His grimaces and hesitations show he is not a particularly willing participant in this sacrifice. His tender stroking of the boy’s cheek shows affection for this child – this isn’t some random kid a Lovecraftian horror is killing to appease an Old One. His rushed hurry to begin once he realizes the child may be awakening shows he has no wish to cause this child pain. His anguished scream at 4:01, after the sacrifice has begun – it was deeply affecting the first time I saw it.

But there are some seriously creepy elements to this video. The undressing of a small, unconscious child in the woods is unnerving. And of course eviscerating said child is difficult content. The most unsettling part of this video for me was when the Deep One licked the needle before he began to stitch up the child’s abdomen. Anyone who has sewn much knows that sometimes a blunt needle or pin needs lubrication before it can penetrate certain cloth. It’s unlikely that this needle needed any help with the first stitch into the child’s stomach but that lick of a blunt needle or pin is often the reflexive action of a person well-accustomed to old-fashioned diapers using safety pins. A quick lick of the pin ensures it goes through the thick flannel quickly and there’s less chance of pricking a squirming child. You don’t see that too much these days with prefolds and velcro tabs and the like and I am very likely assigning a motive to this action that is not part of the directorial intent but for me this small action was fatherly, showing a man who had, at some point in the past, cared for this little boy, a man who knew his way around the more visceral elements of child-rearing taken to an extreme. And the way he blankly threw the needle away. Just the numb disgust and misery written all over his face. It was a mild devastation when he tossed that needle into the leaves.

It’s remarkable when a music video engages in such attention to detail, and all the more remarkable when it is a death metal video engaging in such nuance. I’ve become accustomed to the aforementioned club-across-the-face approach of songs and videos like Cattle Decapitation’s “Forced Gender Reassignment.” (Jesus Christ, this link is NSFW and NSFL). I get and sort of approve of the intent behind the song and video but if I want to assault my psyche that way I can just watch Human Centipede II: The Full Sequence and at least then I know what the hell everyone is saying.
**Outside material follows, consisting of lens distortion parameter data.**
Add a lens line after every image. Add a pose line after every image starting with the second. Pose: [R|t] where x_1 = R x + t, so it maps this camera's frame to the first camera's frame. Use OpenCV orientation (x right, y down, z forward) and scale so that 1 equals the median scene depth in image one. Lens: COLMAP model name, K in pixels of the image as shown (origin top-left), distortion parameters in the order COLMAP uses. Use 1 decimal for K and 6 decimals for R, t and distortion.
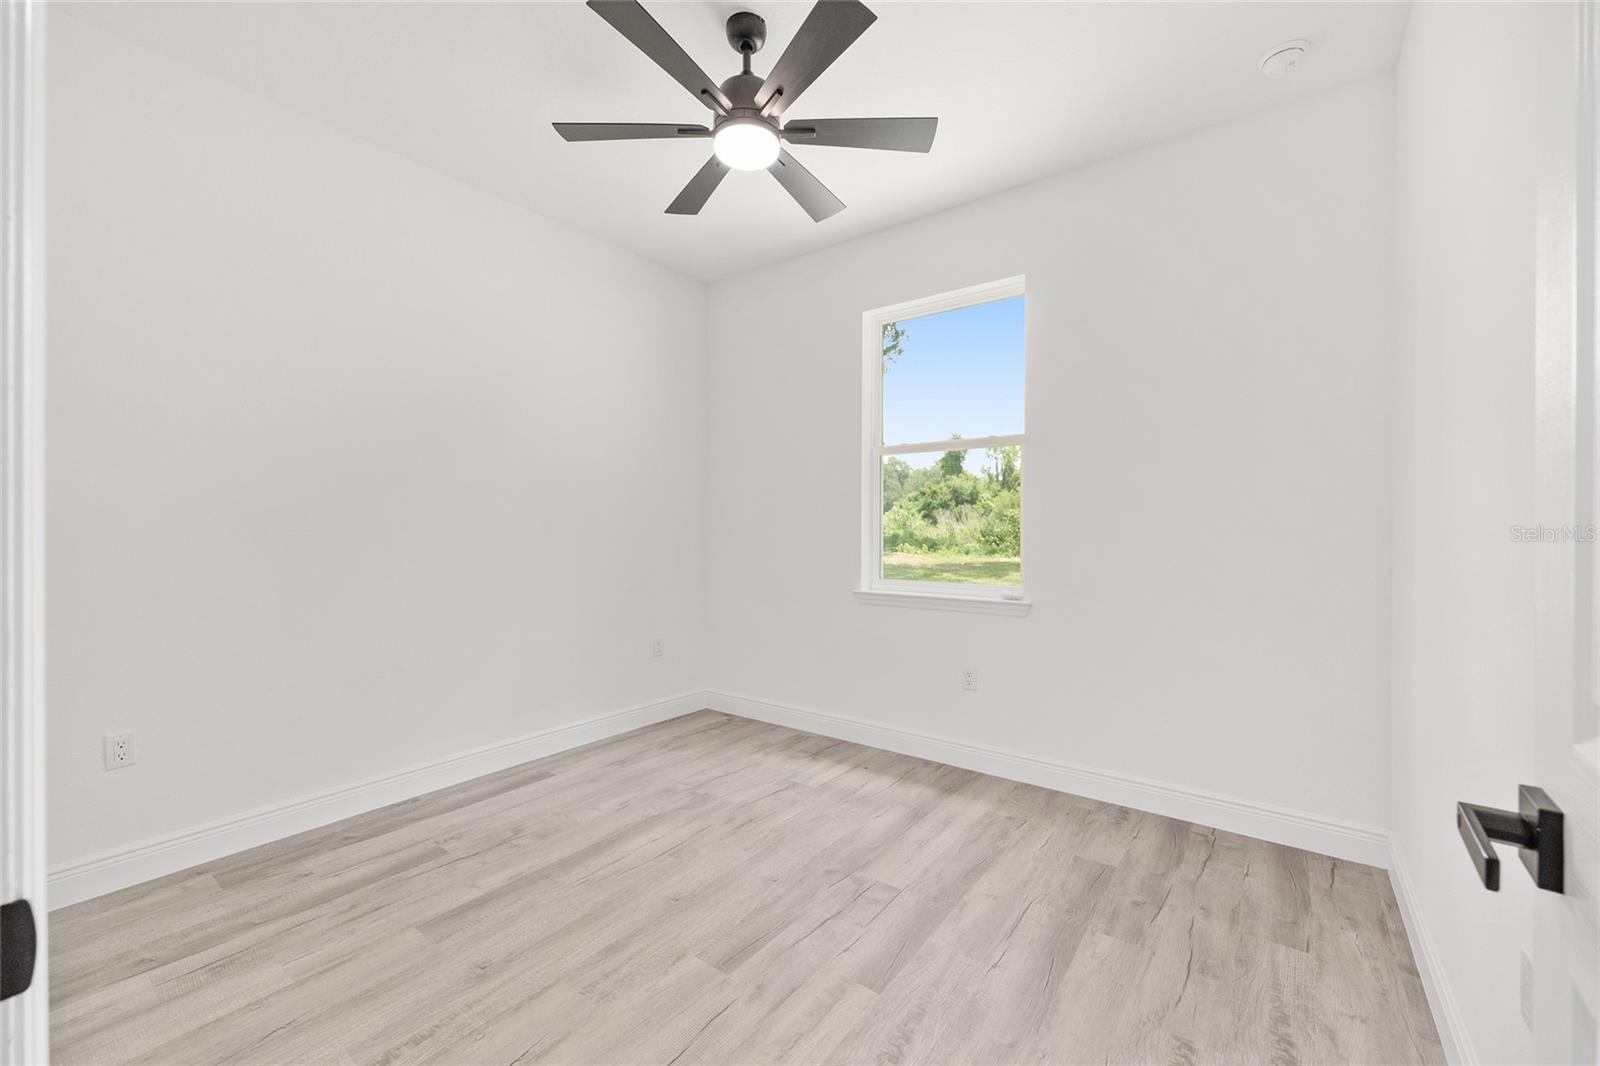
lens RADIAL K [[638.6, 0, 802.5], [0, 638.6, 531.0], [0, 0, 1]] dist [0.003358, 0.000771]
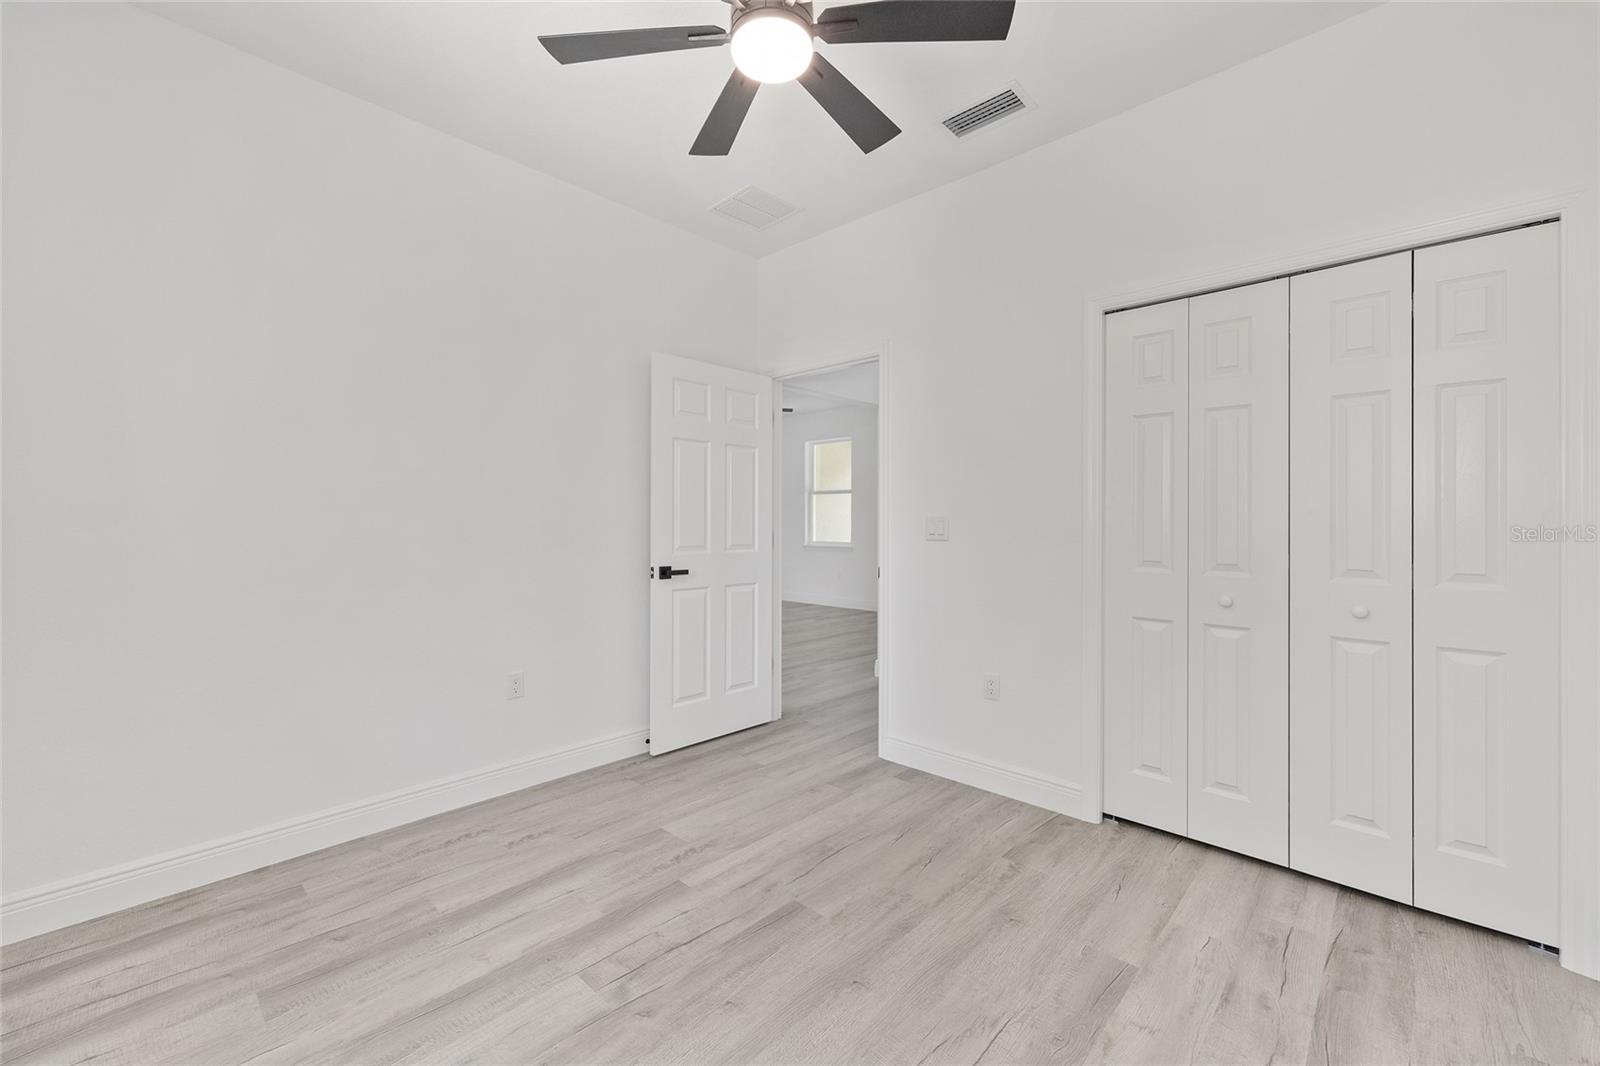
lens RADIAL K [[638.6, 0, 802.5], [0, 638.6, 531.0], [0, 0, 1]] dist [0.003358, 0.000771]
pose [[-0.993808, -0.004168, 0.111029, -0.237749], [-0.001874, 0.999783, 0.020754, -0.013028], [-0.111092, 0.020417, -0.993600, 1.962090]]
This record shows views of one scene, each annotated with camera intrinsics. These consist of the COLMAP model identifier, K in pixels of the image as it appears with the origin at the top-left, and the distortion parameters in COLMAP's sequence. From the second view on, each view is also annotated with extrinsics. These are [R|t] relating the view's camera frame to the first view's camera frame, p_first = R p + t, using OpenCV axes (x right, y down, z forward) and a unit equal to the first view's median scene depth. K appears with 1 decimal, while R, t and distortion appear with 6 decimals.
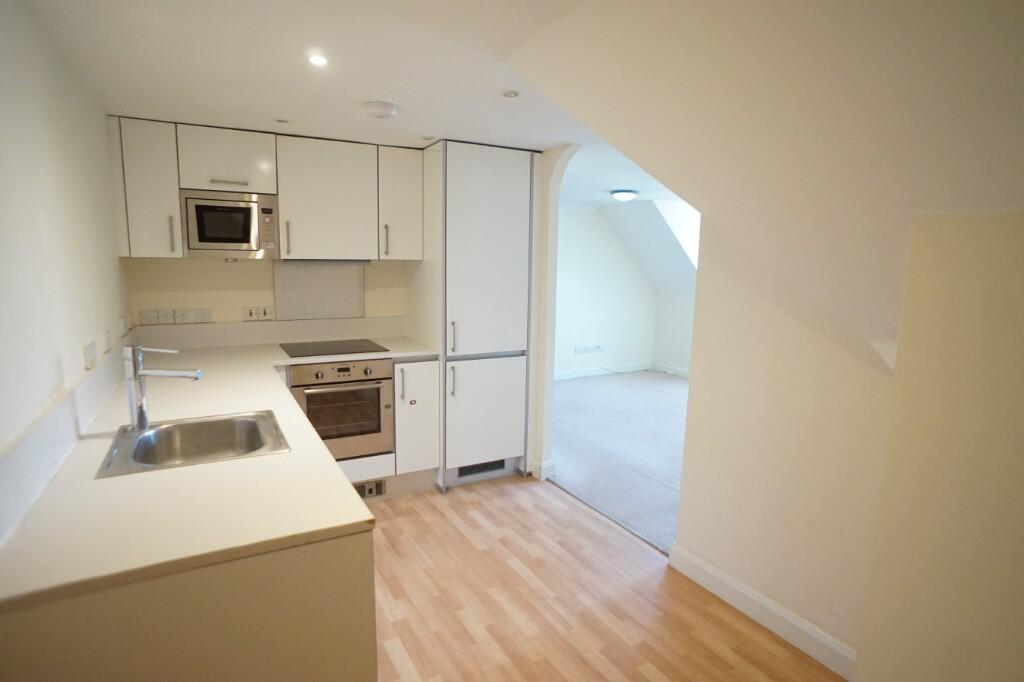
lens RADIAL K [[546.8, 0, 509.2], [0, 546.8, 342.6], [0, 0, 1]] dist [-0.076043, 0.049121]
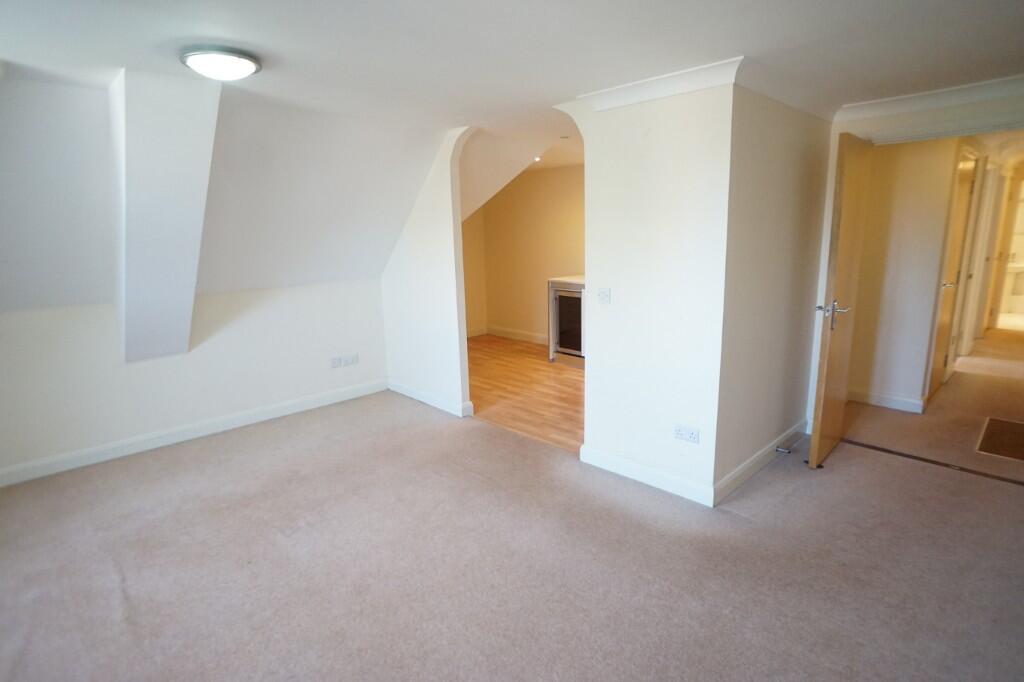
lens RADIAL K [[546.8, 0, 509.2], [0, 546.8, 342.6], [0, 0, 1]] dist [-0.076043, 0.049121]
pose [[-0.969564, 0.051551, -0.239348, 0.478809], [-0.034328, 0.939303, 0.341366, -0.295943], [0.242418, 0.339193, -0.908946, 2.044416]]
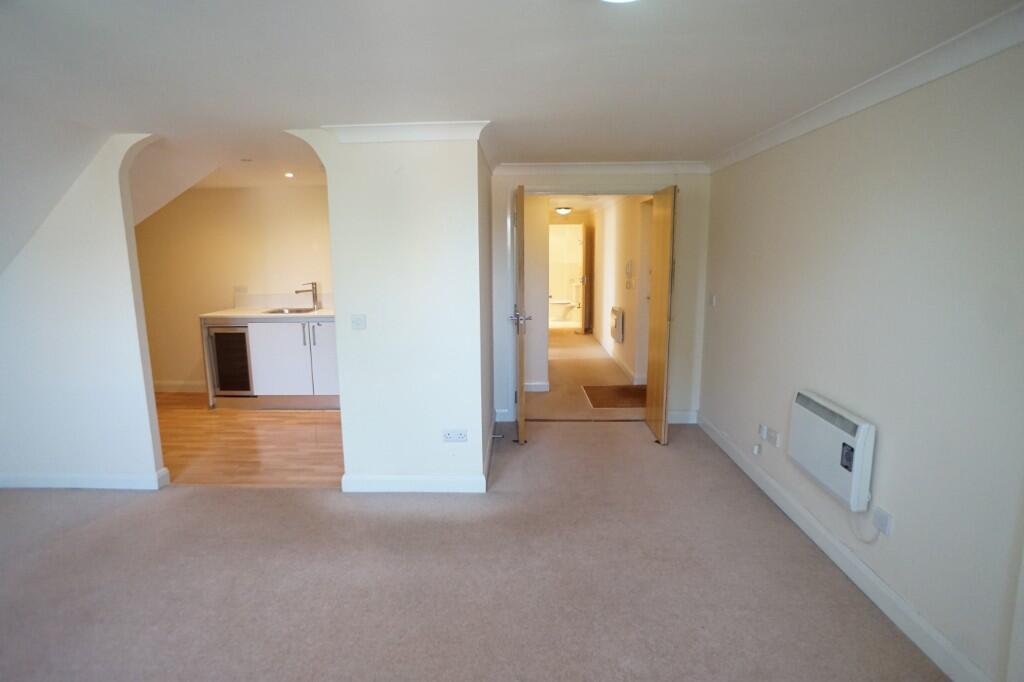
lens RADIAL K [[546.8, 0, 509.2], [0, 546.8, 342.6], [0, 0, 1]] dist [-0.076043, 0.049121]
pose [[-0.506376, 0.124599, -0.853263, 0.792680], [-0.133352, 0.966287, 0.220242, -0.267459], [0.851939, 0.225310, -0.472689, 1.883537]]
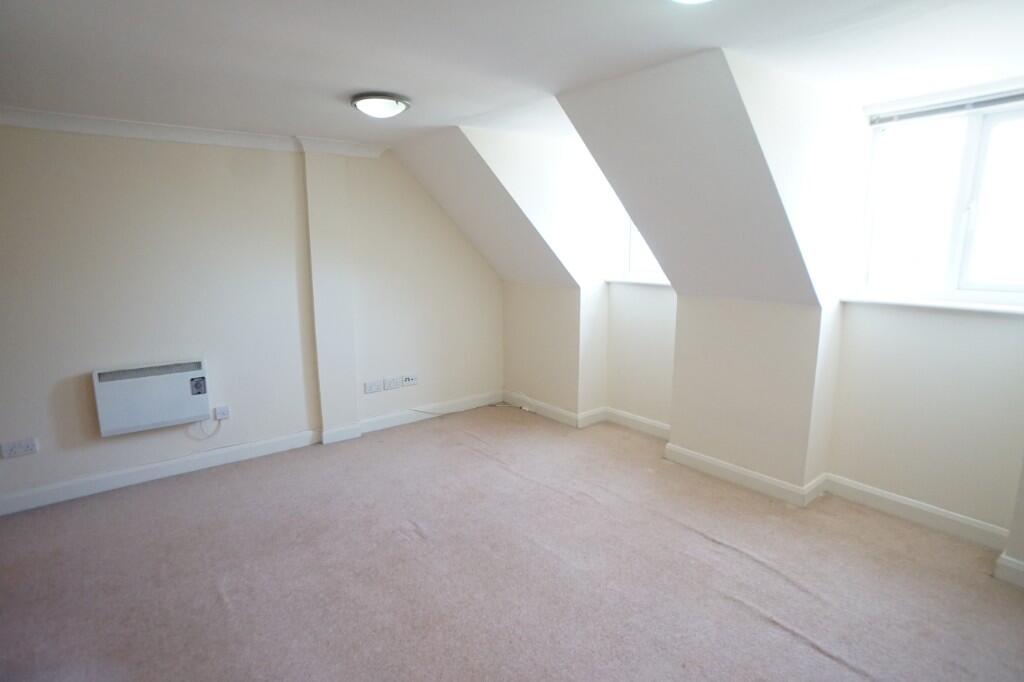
lens RADIAL K [[546.8, 0, 509.2], [0, 546.8, 342.6], [0, 0, 1]] dist [-0.076043, 0.049121]
pose [[0.987205, -0.060023, 0.147727, 0.417283], [0.054306, 0.997622, 0.042435, -0.115727], [-0.149922, -0.033870, 0.988117, 0.826843]]
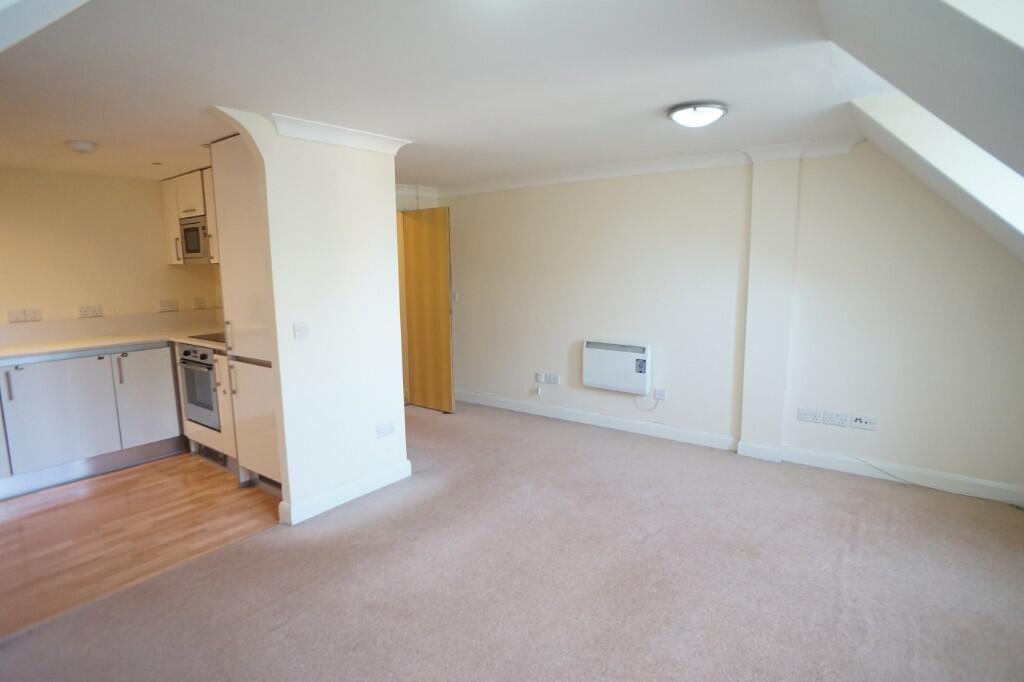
lens RADIAL K [[546.8, 0, 509.2], [0, 546.8, 342.6], [0, 0, 1]] dist [-0.076043, 0.049121]
pose [[0.400539, 0.103956, -0.910363, 1.054769], [-0.113592, 0.991513, 0.063244, -0.124781], [0.909211, 0.078078, 0.408948, 1.112075]]
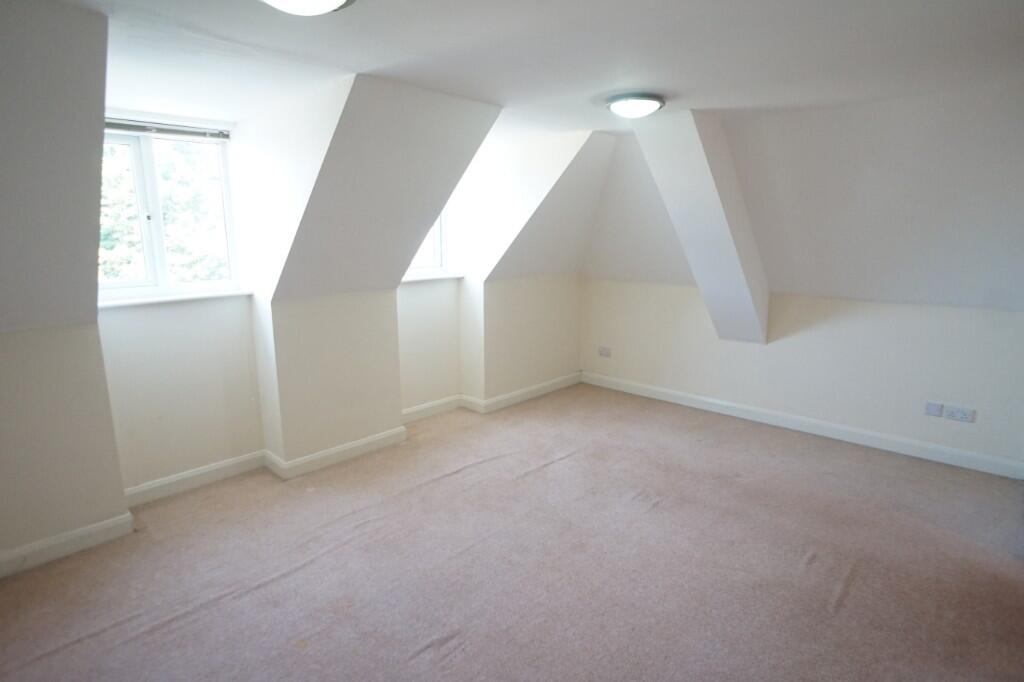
lens RADIAL K [[546.8, 0, 509.2], [0, 546.8, 342.6], [0, 0, 1]] dist [-0.076043, 0.049121]
pose [[-0.297024, -0.224213, 0.928173, -0.158164], [0.134248, 0.952581, 0.273070, -0.292654], [-0.945386, 0.205714, -0.252839, 1.707419]]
(For the record I had to look up the lyrics for “Tarnished Gluttony” and the song is kind of up my alley, lyrically, but the video is not related to the song’s content in any manner that seems obvious to me.)

Morten Klode reminds me of someone. I don’t know who but his face is damnably familiar to me. As I saw him acting in this video my mind was clicking away in the background as I tried to determine where I had seen him before. I looked him up and he has only three credits on his IMDb page and I’ve only seen one of them, this video. Yet each time I watch it a feeling of familiarity washes over me. I hope Klode finds himself with more work in the future. You don’t expect to find acting chops of this caliber in a music video – I’m actually rather surprised to see that he doesn’t already have a feature-length film under his belt.

Any other videos or bands you think will impress me this much? If so, let me know. And let me know what you think of this video (and if you have any work for which Morten Klode would be a good fit, hire him – we need to see more of this man in film!).